Please pick out every line in the listing below that contains the word "your" and copy each of those lines in full. Case counts, so a line qualifies only if its capitalization matches.

[Start of Attachment]

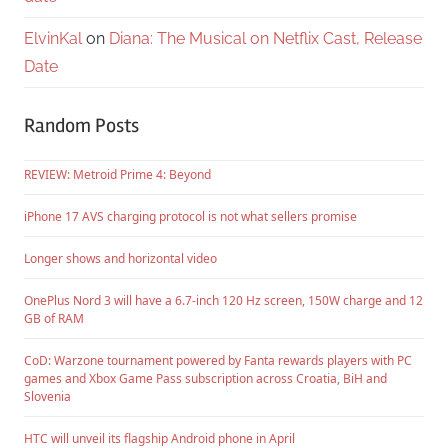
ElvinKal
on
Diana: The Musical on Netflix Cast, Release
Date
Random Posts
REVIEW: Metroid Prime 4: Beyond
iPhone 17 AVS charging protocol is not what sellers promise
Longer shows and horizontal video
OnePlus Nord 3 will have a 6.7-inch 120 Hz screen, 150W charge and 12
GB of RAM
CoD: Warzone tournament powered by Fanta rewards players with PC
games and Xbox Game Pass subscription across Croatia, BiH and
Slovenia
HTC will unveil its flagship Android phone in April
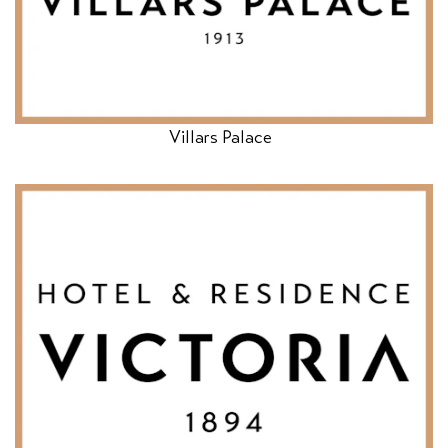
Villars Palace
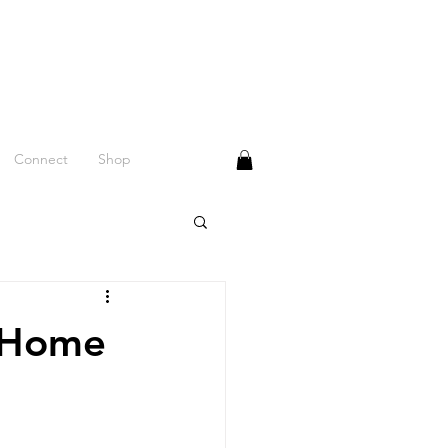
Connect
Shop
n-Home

[End of Attachment]
[Start of Attachment]

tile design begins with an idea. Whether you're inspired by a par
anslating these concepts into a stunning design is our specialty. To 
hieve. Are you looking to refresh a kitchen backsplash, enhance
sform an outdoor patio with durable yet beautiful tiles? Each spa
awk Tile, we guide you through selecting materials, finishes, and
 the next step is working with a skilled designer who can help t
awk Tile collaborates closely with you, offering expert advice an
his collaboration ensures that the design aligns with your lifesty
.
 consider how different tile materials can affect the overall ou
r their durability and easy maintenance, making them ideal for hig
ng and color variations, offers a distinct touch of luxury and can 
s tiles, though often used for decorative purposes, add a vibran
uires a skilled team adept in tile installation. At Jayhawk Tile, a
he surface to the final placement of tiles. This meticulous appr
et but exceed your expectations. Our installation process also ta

[End of Attachment]
[Start of Attachment]

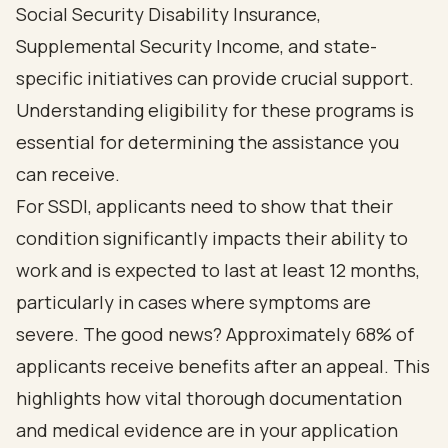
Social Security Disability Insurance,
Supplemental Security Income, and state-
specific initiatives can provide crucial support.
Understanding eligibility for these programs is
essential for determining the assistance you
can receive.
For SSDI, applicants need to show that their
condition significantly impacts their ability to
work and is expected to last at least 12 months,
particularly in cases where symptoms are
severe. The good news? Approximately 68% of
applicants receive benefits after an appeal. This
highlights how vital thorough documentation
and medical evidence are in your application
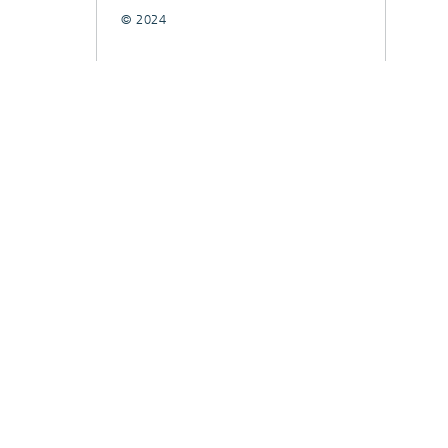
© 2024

[End of Attachment]

▶ [EXERCISE ANSWER]:
his collaboration ensures that the design aligns with your lifesty
et but exceed your expectations. Our installation process also ta
and medical evidence are in your application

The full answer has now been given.